Figure 3: Total Quarterly Wages for Southern Indiana, 2007:4 to 2010:1

Figure 3: Total Quarterly Wages for Southern Indiana, 2007:4 to 2010:1

Note: Includes Clark, Floyd, Harrison and Washington counties.
Source: Indiana Department of Workforce Development

Housing and Local Valuations

Since 2004, metro area permits are down 70 percent.5 However, housing permits are beginning to show evidence of small increases. Lower levels of housing permits are desirable from a supply/demand perspective in the area’s housing market. But the decline in permits will continue to impose challenges on those sectors that depend on home construction.

Regional home values remain strained. The FHFA House Price Index for the Louisville metro has now undergone seven consecutive quarterly declines (see Figure 4). This is a first in the history of this index. There were a few non-consecutive declines in the early 80s, but the number of recent declines in the index is unprecedented.

Figure 4: Four-Quarter Percent Change in FHFA House Price Index for the Louisville Metro, 1977:4 to 2010:2

Figure 4: Four-Quarter Percent Change in FHFA House Price Index for the Louisville Metro, 1977:4 to 2010:2

Source: Federal Housing Finance Agency

Outlook

The 2011 outlook for the Louisville metro is a return to job creation. Employment growth will resume but not at higher than average rates. The region will continue to see gradual improvements in the area’s unemployment rate, but the decline will be slow due to an expanding labor force. The consumer will continue to emerge, but frugality will continue to dominate in general. Regional retail will continue to be impacted by these consumer trends, and hence the region’s commercial real estate will see continued challenges. Manufacturing will continue to recover, but significant gains in employment growth are doubtful. Housing will continue recovering, but only at a slow pace.
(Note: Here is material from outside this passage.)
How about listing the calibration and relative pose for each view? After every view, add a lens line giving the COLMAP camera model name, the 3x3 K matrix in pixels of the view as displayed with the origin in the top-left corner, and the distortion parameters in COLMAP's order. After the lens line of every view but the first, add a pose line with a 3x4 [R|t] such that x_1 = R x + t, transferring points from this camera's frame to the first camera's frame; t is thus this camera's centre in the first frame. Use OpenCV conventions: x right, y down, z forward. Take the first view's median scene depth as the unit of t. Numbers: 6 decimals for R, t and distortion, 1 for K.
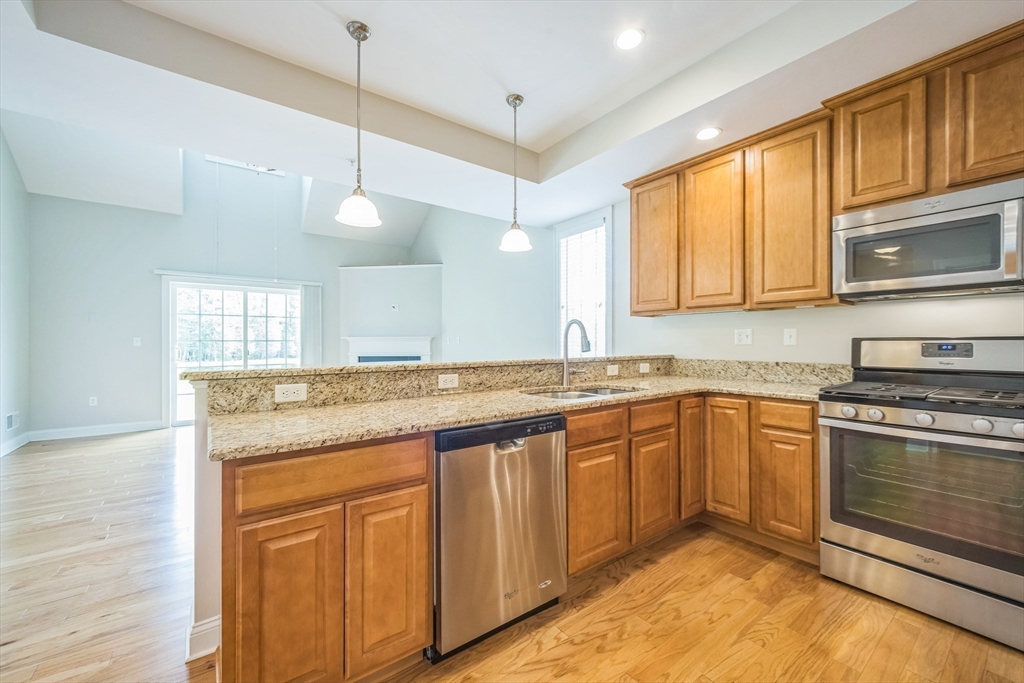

Overall, the outlook for Louisville is a resumption of economic growth and employment, with a more favorable view now to the upside. We will not return to full employment, but 2011 will be the year where we begin to make noticeable progress on the recovery of lost jobs.

Notes

  1. Calculation based on Bureau of Labor Statistics data from December 2007 to September 2010.
  2. Calculation based on Bureau of Labor Statistics data from January 2010 to September 2010.
  3. Unemployment claim data come from Hoosiers by the Numbers.
  4. This calculation uses Quarterly Census of Employment and Wages data accessed via STATS Indiana.
  5. This calculation is based on year-end totals from 2004 to 2009 using the Federal Reserve FRED database.